Photo of Kim Tyo-Dickerson
Kim Tyo-Dickerson@kimtyodickerson
5 stars
Mar 1, 2022

What is beautiful to me about this deceptively rich picture book memoir, aside from the glorious illustrations and examples of Bryan's found artwork, are the ways he connects his childhood passions with his adult passions. It's the story of someone who always recognized and valued himself. Like the sea glass and bleached bones he scavenges from the shores of his home, nothing is lost or wasted in his life. Everything has a purpose for his art, there is beauty and meaning in every experience. For example, he traces a loving, organic path from his Kindergarten classroom where his teacher helped her students create little handmade ABC books and become authors in their families to the little handmade book he creates for Pablo Casals years later in France, full of sketches of Casals rehearsing for concerts to celebrate the 200th anniversary of the death of Bach. Such a little thing, a tiny book in tiny hands, gave him a powerful touchstone for his life and evolved into a storied publishing career. Through it all, his devotion to his family, his parents and his siblings and his nieces and nephews that he helps raise, centers him in a global world where monumental change, the Depression and World War II, often tore families apart.

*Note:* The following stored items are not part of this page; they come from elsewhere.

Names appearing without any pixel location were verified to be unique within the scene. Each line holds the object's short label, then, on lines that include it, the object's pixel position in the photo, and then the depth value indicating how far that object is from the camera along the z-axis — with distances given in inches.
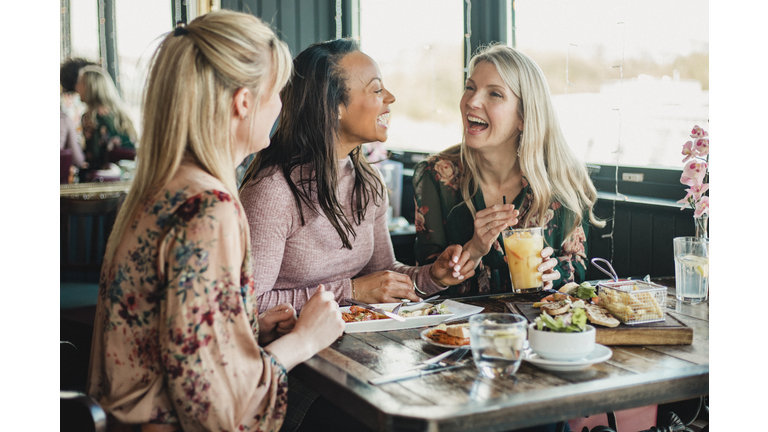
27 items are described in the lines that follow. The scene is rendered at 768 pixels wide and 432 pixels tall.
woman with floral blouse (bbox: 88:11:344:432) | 44.4
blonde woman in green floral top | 91.3
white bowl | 47.8
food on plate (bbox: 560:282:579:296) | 69.5
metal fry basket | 56.2
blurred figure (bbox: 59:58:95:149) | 175.0
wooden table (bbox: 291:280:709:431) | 40.7
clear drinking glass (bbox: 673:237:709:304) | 69.6
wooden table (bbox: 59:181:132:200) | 173.0
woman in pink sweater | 73.5
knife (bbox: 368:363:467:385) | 46.0
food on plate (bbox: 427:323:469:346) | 54.2
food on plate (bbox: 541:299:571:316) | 58.0
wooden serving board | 53.8
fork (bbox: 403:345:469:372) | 49.5
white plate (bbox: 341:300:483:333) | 59.9
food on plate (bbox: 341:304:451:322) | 62.7
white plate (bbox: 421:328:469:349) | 53.6
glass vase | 71.4
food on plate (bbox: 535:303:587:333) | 48.8
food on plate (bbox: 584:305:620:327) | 55.3
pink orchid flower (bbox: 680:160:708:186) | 70.9
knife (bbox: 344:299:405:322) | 61.7
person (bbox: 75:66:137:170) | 180.1
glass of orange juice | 74.1
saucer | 47.3
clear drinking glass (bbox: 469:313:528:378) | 46.2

Families everywhere will love turning the pages in this book, finding so much to pore over in his illustrations and so much to think about when he describes being the only black child in his local church, the only black art student at art school, all the myriad of ways in which race impacted his life, including his ability to get home at the end of the war when only a certain number of black soldiers were allowed to join the legions of white soldiers leaving Europe. Through it all Bryan radiates a calm conviction that he mattered and his art mattered. And so he never gave up, pursued every opportunity that he had to find a way to make art full time. This memoir may very well be a touchstone for artists young and old, inspiring them to never give up either.